Kissel used the example of rogue shooters, but it remains unclear exactly what type of incident would require tear gas versus lethal force. In Texas, for example, police used a robot armed with a bomb to kill a sniper who fatally shot five police officers during a Black Lives Matter protest. Dallas Police Chief David Brown told press that his department “saw no other option” given the threat to officers. McGuire worries that relying too heavily on technology distances officers from the people they’re trying to protect.

“We worry that it becomes almost video game-like, in that the officer is now potentially hundreds of feet removed from the person they’re interacting with,” he said. “And instead of pulling a trigger on a Taser or a gun, they’re pressing a button the screen.”

According to McGuire, when speaking with officers one-on-one, he doesn’t get the sense that they feel either overwhelmed or ill-equipped to police people without drone assistance. “We’ve seen nothing that necessitates this,” he said.

Police drones in the US aren’t exactly new. In 2015, North Dakota passed a bill allowing police to use armed drones, but, unlike Connecticut, limited them to “less lethal” weapons like rubber bullets and tear gas. A 2014 report from the Physicians for Human Rights and International Network of Civil Liberties Organisations, however, found that tear gas and rubber bullets can still be lethal, particularly when used against crowds. McGuire told Gizmodo that the media has reported 18 deaths via non-lethal Taser guns in Connecticut alone. There’s no measure in the Connecticut bill that prevents the use of lethal drones against crowds or protestors, merely requiring police to suspect a serious crime is being committed first.

When it comes to civilian drones, on the other hand, police have framed their presence at demonstrations as risk to public safety. Last December, protesters rallying against the Dakota Access Pipeline used aerial drones to record footage of officers using water canons to disperse protesters. The US Federal Aviation Administration blocked drone usage overnight, preventing journalists from recording footage.

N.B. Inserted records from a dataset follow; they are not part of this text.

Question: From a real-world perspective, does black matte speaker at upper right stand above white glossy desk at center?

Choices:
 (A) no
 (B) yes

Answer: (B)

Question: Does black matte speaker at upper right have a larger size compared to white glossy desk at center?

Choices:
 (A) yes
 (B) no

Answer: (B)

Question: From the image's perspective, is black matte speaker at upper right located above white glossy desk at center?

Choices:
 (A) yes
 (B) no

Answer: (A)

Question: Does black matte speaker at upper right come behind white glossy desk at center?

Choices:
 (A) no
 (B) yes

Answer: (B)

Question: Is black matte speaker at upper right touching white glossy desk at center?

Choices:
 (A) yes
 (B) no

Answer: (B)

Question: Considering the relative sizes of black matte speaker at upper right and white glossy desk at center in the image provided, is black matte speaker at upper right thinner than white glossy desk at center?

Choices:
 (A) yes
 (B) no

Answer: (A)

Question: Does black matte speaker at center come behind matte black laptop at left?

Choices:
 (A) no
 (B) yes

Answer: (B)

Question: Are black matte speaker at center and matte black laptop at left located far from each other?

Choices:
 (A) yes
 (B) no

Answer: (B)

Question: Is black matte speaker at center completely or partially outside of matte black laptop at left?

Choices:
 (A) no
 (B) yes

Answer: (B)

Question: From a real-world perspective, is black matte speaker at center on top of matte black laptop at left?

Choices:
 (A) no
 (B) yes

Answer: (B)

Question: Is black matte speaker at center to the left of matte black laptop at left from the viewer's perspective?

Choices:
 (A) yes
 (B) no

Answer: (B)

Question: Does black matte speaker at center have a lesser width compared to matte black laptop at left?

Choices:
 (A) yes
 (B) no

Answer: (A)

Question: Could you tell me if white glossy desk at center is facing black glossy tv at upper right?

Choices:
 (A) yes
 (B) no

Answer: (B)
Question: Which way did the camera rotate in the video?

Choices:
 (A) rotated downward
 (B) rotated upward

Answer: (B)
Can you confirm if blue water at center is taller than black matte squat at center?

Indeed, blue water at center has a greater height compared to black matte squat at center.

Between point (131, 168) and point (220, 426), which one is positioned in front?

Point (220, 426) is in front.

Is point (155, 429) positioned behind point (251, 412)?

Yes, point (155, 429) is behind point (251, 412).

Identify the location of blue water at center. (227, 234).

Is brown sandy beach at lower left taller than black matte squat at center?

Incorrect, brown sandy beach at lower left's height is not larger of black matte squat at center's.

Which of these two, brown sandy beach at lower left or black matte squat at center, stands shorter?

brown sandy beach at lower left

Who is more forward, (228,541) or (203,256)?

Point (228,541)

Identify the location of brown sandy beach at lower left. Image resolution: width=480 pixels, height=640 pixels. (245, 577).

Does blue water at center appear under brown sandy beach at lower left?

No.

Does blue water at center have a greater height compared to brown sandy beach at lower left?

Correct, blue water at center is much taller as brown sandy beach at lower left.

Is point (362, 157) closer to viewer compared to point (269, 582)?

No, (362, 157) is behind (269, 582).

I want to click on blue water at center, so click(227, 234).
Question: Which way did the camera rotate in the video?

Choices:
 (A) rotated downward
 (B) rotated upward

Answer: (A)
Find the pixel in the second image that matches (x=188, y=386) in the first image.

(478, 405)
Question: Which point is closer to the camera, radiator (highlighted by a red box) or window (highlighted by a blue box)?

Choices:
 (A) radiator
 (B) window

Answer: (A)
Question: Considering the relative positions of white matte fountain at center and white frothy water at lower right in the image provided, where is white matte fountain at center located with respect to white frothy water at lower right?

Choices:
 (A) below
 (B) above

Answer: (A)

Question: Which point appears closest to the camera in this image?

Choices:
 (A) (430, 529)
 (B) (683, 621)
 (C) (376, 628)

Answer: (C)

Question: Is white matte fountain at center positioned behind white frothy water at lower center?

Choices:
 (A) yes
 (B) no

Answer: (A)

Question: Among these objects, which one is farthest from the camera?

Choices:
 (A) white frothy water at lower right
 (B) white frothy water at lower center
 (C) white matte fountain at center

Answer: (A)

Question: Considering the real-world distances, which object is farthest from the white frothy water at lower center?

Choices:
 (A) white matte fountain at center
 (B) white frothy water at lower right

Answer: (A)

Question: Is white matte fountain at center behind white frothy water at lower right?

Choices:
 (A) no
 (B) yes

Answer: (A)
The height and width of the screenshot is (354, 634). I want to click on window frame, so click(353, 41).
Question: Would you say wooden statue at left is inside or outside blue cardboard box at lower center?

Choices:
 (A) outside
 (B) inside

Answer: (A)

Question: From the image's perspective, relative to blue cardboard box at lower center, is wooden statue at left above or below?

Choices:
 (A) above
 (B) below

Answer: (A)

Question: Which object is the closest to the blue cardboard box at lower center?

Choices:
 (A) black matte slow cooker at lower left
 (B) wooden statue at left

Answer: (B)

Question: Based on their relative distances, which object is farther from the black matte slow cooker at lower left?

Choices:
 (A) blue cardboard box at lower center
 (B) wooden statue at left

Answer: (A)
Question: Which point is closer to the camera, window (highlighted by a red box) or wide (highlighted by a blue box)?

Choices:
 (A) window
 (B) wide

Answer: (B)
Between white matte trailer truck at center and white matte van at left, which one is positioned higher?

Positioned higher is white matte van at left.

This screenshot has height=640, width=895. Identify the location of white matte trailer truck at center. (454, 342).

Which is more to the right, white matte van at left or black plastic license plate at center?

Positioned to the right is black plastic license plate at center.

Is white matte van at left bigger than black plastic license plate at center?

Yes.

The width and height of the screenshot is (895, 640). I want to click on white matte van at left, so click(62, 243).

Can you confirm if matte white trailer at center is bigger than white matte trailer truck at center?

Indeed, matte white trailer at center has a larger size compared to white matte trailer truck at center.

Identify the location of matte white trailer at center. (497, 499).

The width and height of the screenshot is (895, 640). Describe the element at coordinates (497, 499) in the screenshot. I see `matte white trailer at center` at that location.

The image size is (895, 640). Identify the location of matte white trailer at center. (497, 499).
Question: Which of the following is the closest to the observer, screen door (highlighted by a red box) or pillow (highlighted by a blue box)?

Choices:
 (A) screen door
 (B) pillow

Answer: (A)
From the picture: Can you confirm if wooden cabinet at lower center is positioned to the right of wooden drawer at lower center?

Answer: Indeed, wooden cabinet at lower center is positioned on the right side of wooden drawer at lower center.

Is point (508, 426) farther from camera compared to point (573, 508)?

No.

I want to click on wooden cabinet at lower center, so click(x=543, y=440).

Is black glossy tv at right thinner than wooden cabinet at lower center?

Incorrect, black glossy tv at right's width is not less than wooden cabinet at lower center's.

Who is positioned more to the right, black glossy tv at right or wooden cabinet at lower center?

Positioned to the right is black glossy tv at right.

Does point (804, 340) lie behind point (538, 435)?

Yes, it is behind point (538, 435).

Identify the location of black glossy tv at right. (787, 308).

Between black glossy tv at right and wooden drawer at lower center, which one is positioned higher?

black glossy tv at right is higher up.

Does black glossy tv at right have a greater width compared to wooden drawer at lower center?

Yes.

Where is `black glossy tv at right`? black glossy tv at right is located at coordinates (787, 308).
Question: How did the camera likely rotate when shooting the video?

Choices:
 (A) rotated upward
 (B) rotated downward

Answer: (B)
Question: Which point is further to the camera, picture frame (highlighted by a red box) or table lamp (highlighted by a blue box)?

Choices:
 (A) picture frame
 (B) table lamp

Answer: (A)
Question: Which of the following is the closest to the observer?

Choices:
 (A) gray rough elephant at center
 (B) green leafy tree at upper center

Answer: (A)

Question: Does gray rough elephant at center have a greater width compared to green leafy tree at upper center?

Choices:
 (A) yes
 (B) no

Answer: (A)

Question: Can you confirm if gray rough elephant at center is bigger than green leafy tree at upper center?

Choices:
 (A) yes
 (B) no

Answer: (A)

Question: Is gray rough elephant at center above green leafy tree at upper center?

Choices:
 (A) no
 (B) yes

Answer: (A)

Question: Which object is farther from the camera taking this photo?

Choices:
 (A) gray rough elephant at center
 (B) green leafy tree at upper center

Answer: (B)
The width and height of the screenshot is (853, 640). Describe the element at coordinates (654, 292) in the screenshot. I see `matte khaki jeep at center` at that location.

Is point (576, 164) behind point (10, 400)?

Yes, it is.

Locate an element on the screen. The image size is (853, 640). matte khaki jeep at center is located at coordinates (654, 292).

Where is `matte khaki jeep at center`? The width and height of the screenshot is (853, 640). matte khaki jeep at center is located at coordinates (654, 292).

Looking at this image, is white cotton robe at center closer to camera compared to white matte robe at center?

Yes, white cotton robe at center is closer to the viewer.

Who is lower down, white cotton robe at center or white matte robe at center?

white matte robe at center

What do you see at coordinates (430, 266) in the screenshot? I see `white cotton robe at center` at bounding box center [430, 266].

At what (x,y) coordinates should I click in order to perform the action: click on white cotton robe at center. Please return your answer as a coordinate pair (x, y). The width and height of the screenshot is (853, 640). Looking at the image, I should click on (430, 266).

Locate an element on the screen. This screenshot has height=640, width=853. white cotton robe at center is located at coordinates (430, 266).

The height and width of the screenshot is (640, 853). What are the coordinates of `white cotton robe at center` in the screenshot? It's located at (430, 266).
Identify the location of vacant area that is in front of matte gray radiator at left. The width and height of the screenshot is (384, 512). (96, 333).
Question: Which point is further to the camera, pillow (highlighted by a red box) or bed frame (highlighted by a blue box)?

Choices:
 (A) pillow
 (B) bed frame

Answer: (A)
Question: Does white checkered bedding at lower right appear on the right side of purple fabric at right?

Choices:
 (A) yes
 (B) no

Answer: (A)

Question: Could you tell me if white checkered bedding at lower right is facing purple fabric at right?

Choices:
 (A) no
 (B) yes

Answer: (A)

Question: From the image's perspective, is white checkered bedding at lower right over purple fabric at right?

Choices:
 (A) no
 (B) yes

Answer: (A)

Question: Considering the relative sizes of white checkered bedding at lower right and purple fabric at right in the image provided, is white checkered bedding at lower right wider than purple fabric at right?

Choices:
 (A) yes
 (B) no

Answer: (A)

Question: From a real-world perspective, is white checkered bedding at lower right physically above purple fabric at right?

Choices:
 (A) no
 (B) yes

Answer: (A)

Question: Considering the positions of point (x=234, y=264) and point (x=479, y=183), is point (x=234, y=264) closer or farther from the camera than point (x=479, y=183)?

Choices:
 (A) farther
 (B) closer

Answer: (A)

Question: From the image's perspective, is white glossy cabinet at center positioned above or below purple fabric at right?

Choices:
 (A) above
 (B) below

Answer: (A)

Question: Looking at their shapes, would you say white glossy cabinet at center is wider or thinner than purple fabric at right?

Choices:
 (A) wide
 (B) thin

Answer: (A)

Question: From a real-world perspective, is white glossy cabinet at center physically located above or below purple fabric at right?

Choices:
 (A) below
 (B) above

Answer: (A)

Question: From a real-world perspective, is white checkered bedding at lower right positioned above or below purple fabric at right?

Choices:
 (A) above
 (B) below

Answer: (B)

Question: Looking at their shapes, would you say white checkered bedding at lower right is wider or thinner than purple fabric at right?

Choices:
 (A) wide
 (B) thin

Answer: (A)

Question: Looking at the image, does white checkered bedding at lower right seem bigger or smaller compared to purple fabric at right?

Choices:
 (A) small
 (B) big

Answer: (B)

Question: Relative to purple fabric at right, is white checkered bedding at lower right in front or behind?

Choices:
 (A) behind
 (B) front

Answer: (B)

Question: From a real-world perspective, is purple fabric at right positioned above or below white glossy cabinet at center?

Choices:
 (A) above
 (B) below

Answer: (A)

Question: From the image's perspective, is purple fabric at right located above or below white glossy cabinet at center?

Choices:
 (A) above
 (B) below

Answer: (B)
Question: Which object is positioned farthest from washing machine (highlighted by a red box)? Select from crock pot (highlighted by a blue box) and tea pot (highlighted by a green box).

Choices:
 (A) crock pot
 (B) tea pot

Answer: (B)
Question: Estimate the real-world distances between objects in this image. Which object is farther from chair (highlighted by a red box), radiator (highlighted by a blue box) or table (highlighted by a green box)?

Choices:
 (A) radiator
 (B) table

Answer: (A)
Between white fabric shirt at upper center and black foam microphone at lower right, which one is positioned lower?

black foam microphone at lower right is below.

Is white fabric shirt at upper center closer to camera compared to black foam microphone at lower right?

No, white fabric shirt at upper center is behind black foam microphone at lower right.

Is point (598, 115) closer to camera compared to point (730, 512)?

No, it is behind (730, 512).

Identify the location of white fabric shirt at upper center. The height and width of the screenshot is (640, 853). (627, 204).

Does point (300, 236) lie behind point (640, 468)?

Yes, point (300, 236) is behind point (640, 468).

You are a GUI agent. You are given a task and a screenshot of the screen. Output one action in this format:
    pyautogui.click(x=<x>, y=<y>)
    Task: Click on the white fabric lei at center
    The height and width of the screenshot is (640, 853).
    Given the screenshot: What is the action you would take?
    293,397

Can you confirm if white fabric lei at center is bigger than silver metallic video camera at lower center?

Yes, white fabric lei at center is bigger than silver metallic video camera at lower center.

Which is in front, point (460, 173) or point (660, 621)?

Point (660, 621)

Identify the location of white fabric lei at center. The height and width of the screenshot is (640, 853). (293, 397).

A similar ban was issued in 2014 in Ferguson in response to protests following the murder of Michael Brown.

Whether the bill becomes law or not, officers already have a vast technical array of tools for policing — from drone surveillance to biometric profiles, massive face recognition programs, and predictive policing — meaning the issues surrounding “cyborg” police officers (and the attempts by civil libertarians to rein them) aren’t going anywhere soon.